House K, Buggenhout, Belgium, by GRAUX & BAEYENS Architecten, Photography by Luc Roymans, Dennis Desmet, via: ArchDaily
The arrangement of objects in a given space or a defined format in order to give meaning to the placement and arrangement of the items, the result of the relationship between the object and the framework of the artistic creation. A private, family residence in an urban environment. From without, the building does not reveal that it is a home. It resembles a mold or an artist’s canvas or an almost two dimensional frame within whose area various openings have been placed and which are enveloped with a dynamic system of wooden, linear strips. The planar distribution of the “picture” or, in this case the front façade, creates a non-symmetrical composition which pulls towards the flanking faces in an attempt to suggest that this is, in fact, a three dimensional mass. The arrangement of the objects (the openings) is always fixed and allows for one central and permanent composition. The ability to reverse the balanced composition into a dynamic one is made possible thanks to the design of a system of smart blinds that allows the blinds to be lifted upwards whilst they are folded into what resembles a roof. All the rails and fixtures are hidden and so, when the façade is closed the dynamic and changing possibilities hidden in the residence’s facade are not apparent. All the openings open separately and so allow for different compositions. At any given moment and for whatever reason (privacy, protection from the sun) the relationship between the object and the plane can be changed. Thus we can achieve a composition that is balanced, dynamic, haphazard, closed or open within the same framework.
Movement through the house is accompanied (thanks to the flexible blind system) by different views of the outside, some exposed and bare, others undisguised and others framing a section of landscape especially designed for it. This selfsame changeability and flexibility also allows control of the amount of sunlight and natural light entering through the openings and into the homes spaces.

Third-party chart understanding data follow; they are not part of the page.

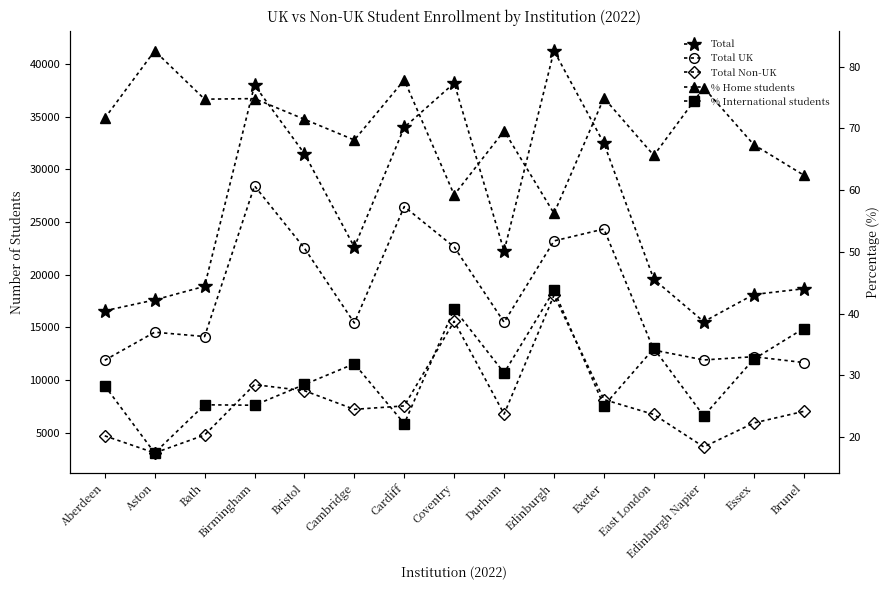

Is it true that % Home students equals 62.5 at Brunel?

True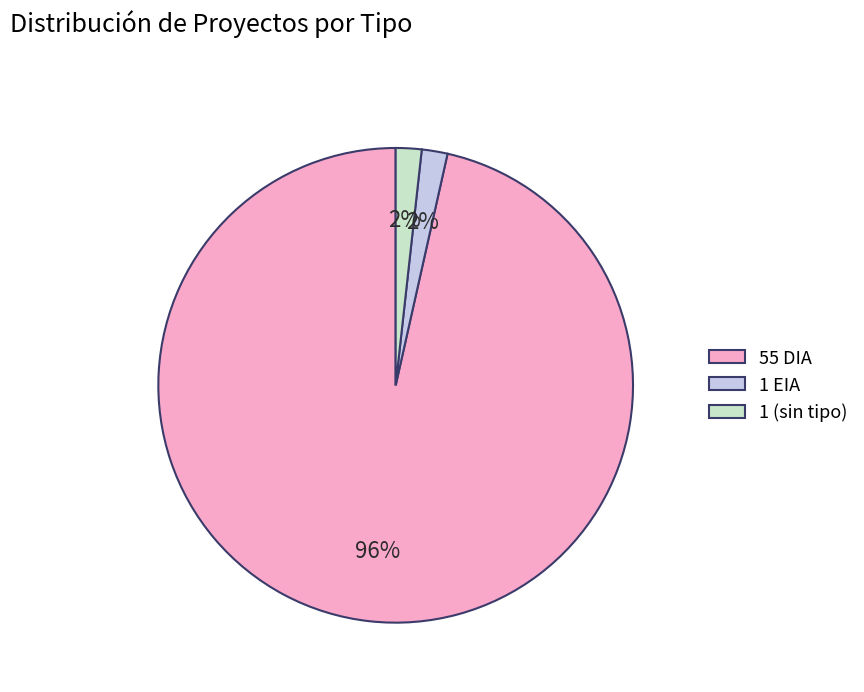

Count the number of slices in the pie.

3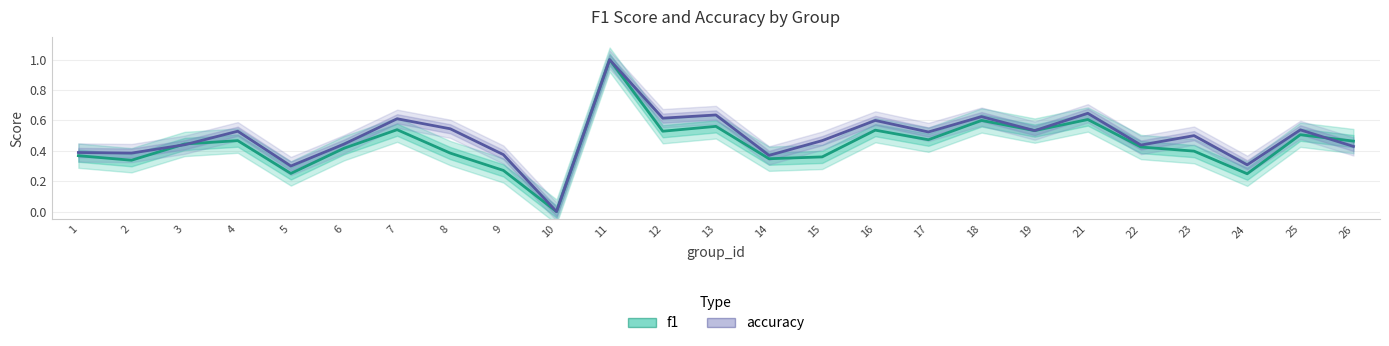

Rank the series at 8 from lowest to highest value.

f1, accuracy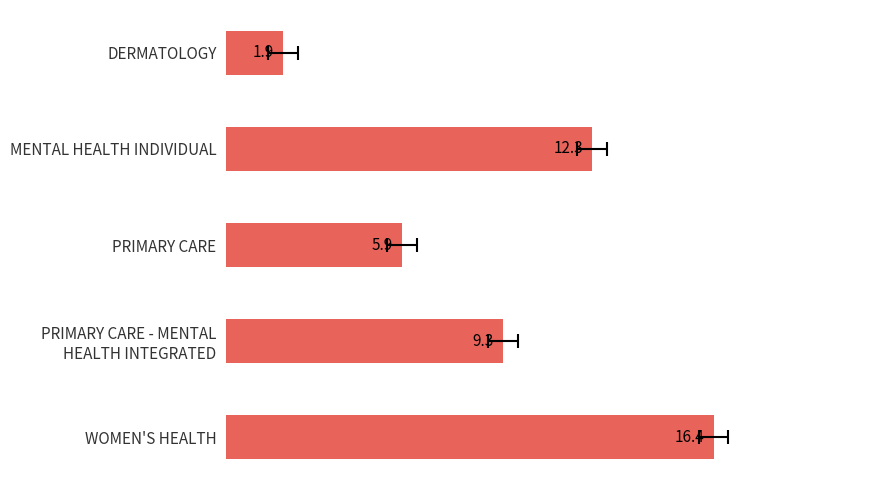

What is the difference between the maximum and minimum values?

14.5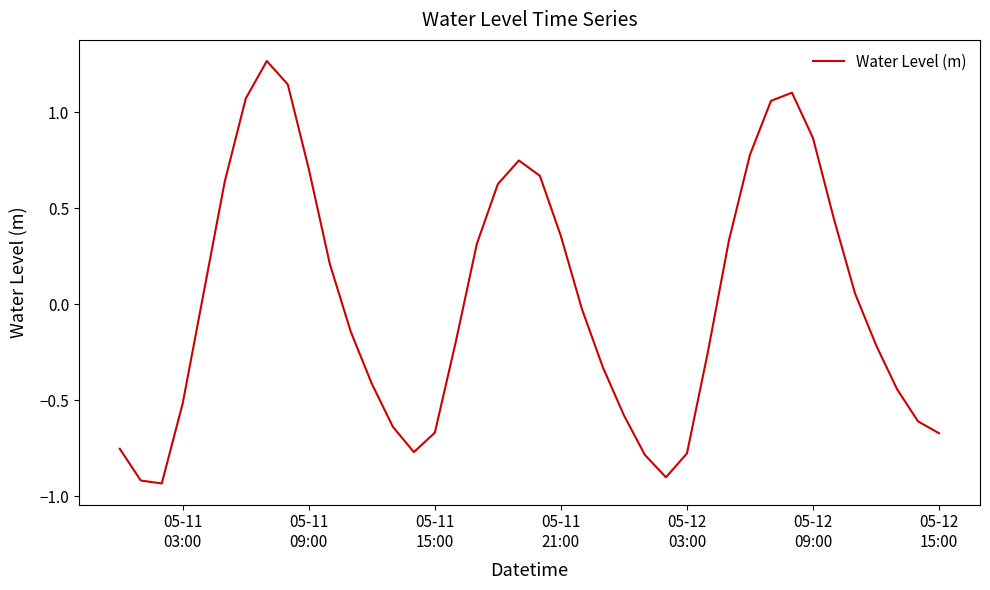

How many values are below zero?

21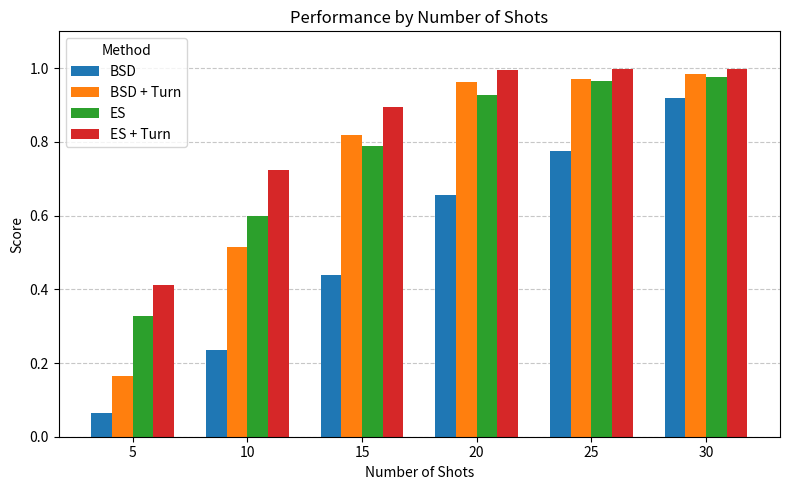

Which series has the largest total across all categories?

ES + Turn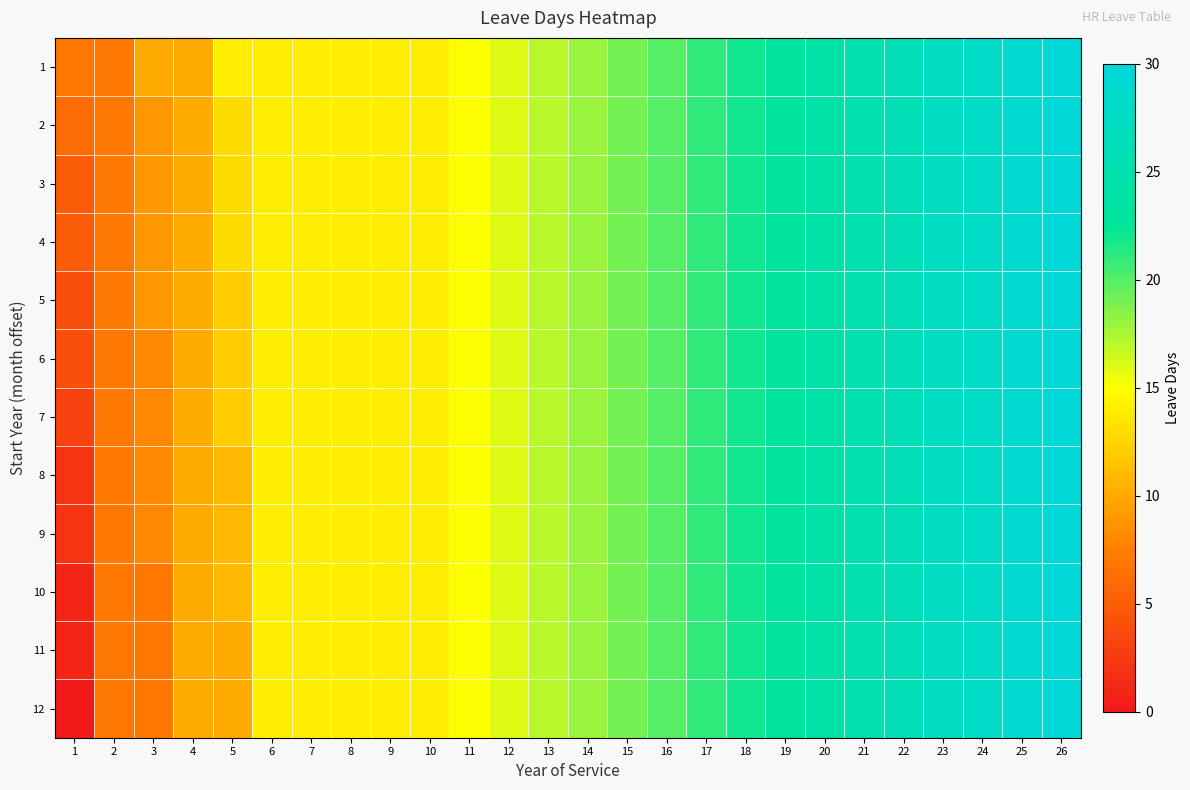

How many series are shown in this chart?

12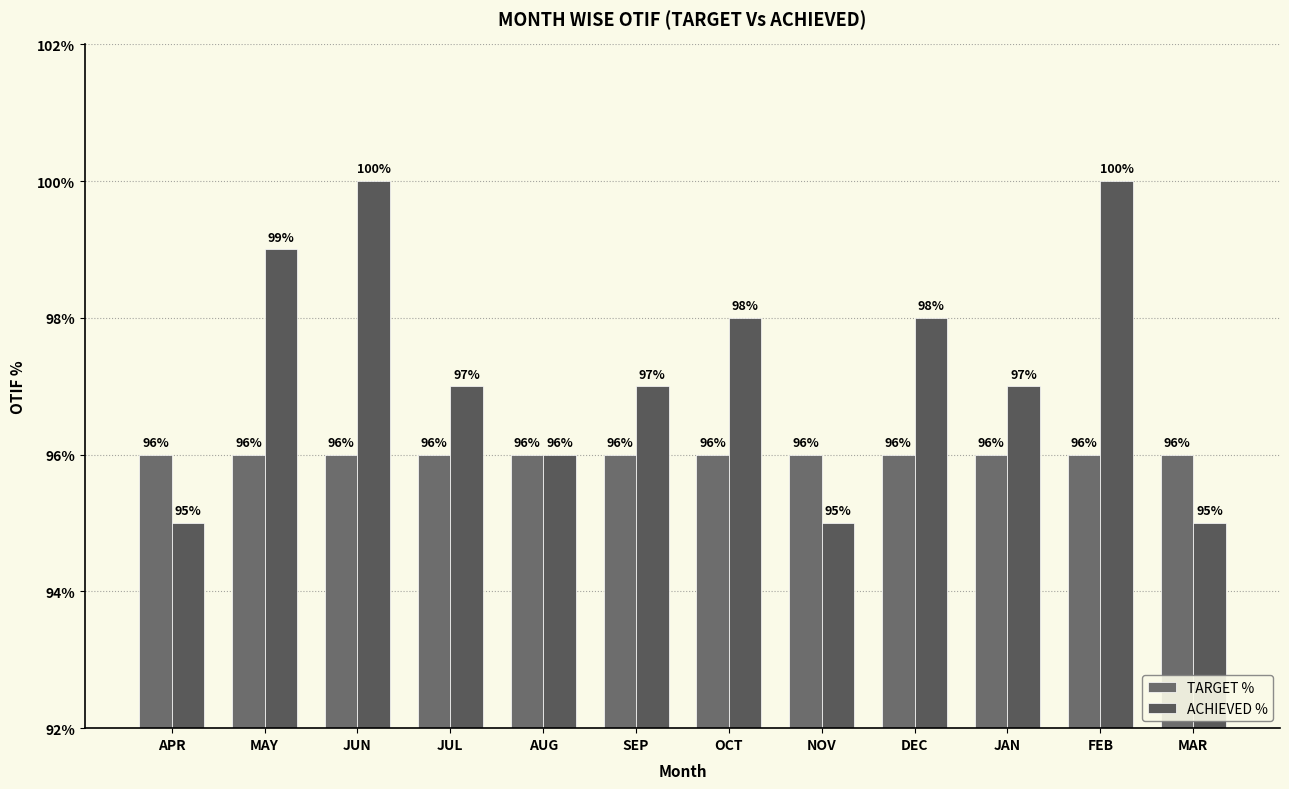

The value of TARGET % at MAR is 172. True or false?

False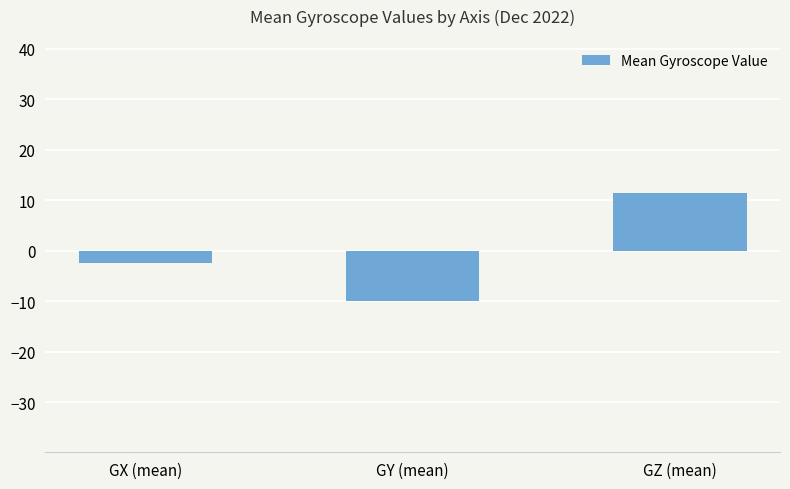

What is the label of the 3rd bar from the left?

GZ (mean)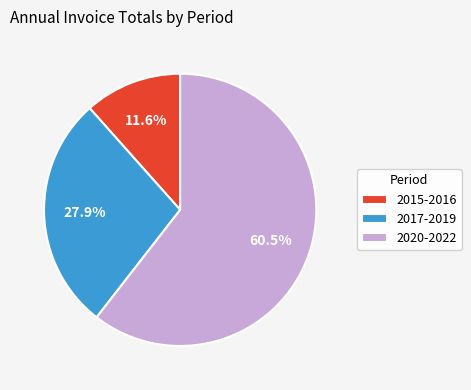

Approximately how many times larger is the value at 2017-2019 compared to 2015-2016?

2.4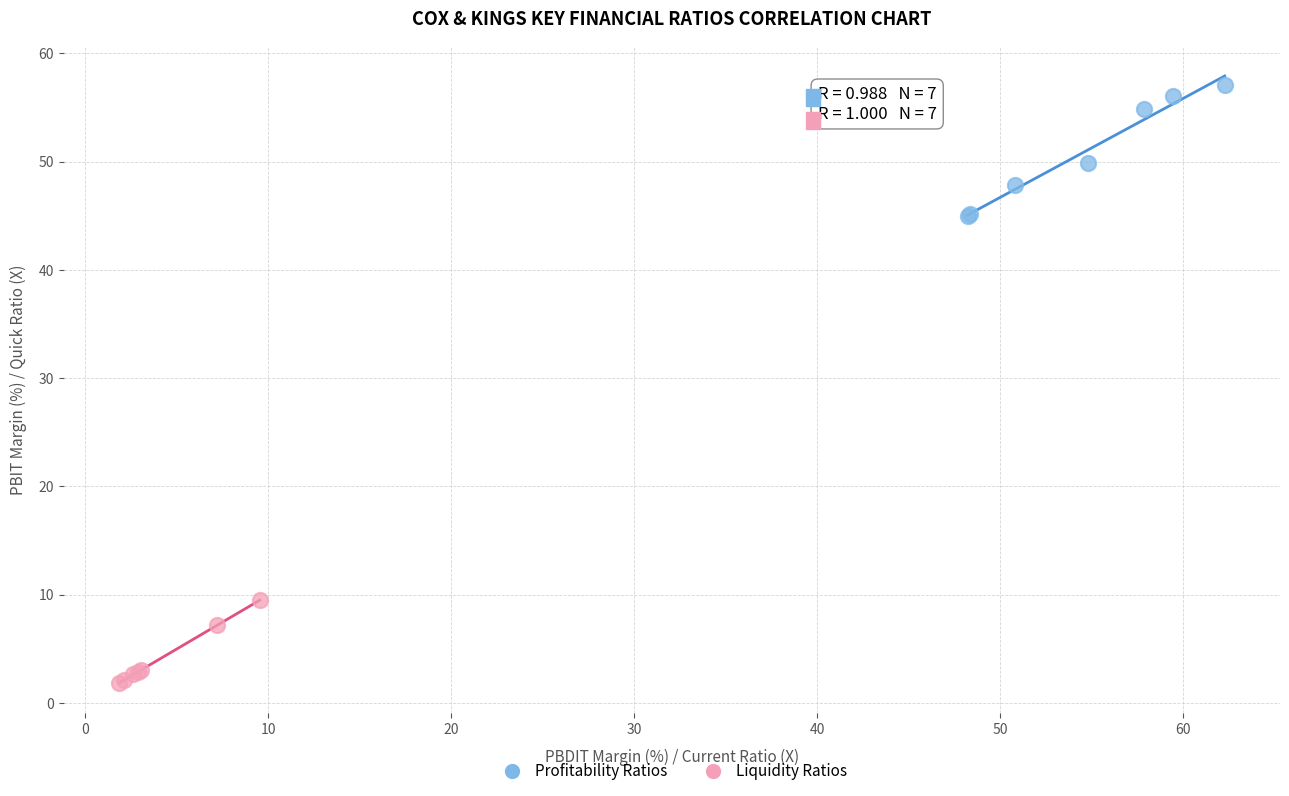

Which series reaches the maximum Y coordinate?

Profitability Ratios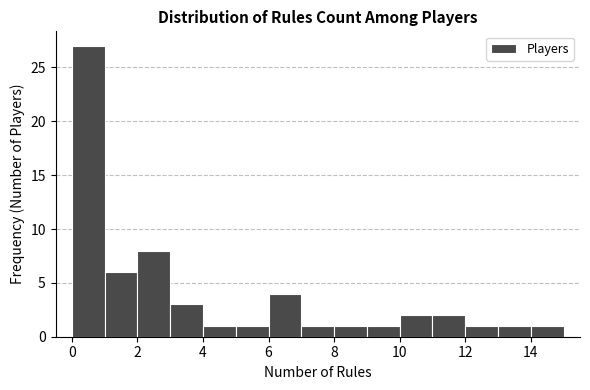

Reading left to right, list every bar in this chart as the range it spans on the x-axis followed by its height. The values are not printed on the chart, so give them approximately, as read against the axis.

0 to 1: 27
1 to 2: 6
2 to 3: 8
3 to 4: 3
4 to 5: 1
5 to 6: 1
6 to 7: 4
7 to 8: 1
8 to 9: 1
9 to 10: 1
10 to 11: 2
11 to 12: 2
12 to 13: 1
13 to 14: 1
14 to 15: 1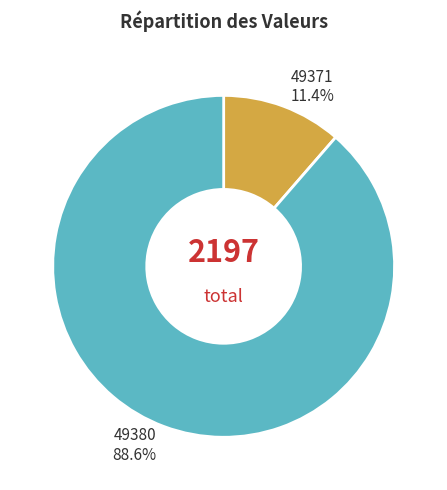

True or false: 49380 accounts for 89% of the total.

True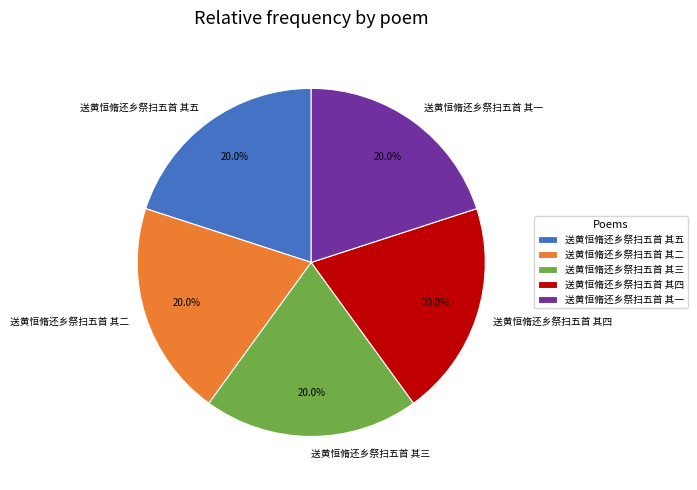

Combined, what portion of the pie is 送黄恒脩还乡祭扫五首 其二 and 送黄恒脩还乡祭扫五首 其四?

40.0%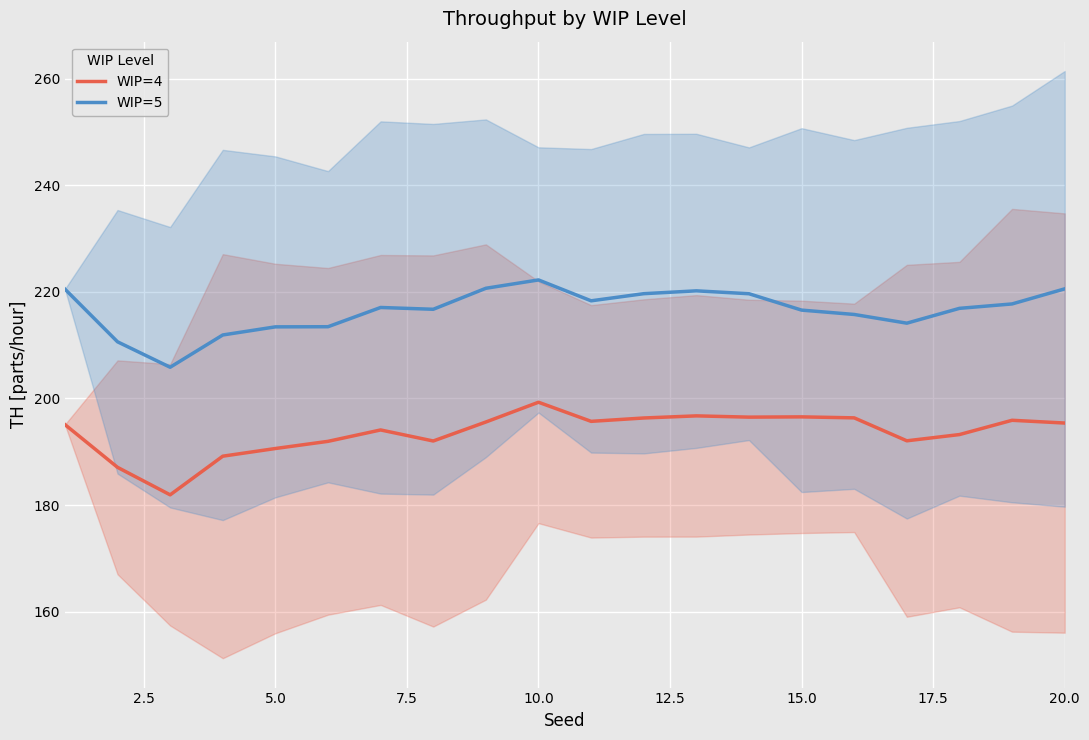

Is this an area chart (filled region under the line)?

No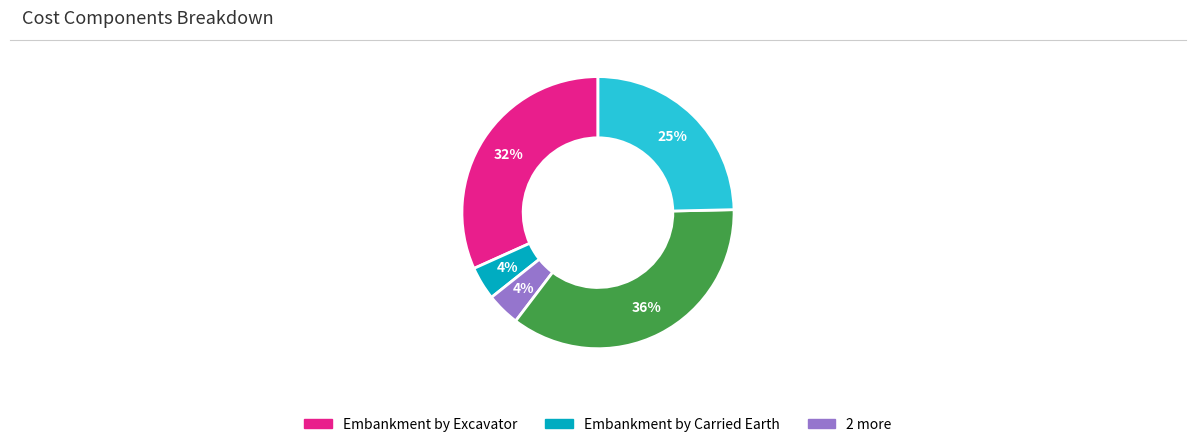

To the nearest percent, what is the average slice percentage?

20%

These spaces are characterized by a restrained use of materials and form so that the light penetrating the space creates a sense of drama, movement and dynamism which seems to breathe life into the souls of the silent walls. Thus, in effect, the system of relationships between the street and the structure composed of changing, but two dimensional compositions on a framed and flat plane develops, for the user of the house’s spaces, an open area that incorporates abstract or tangible images with volume. The relationship between these same volumes (the walls, the stairs, the various partitions and the different elements in the house) and the space, create, through the structures changing facade and the dynamism of the blinds, changing compositions, sometimes controlled and sometimes random with a new and different experience being created each time for the user and those living in the home.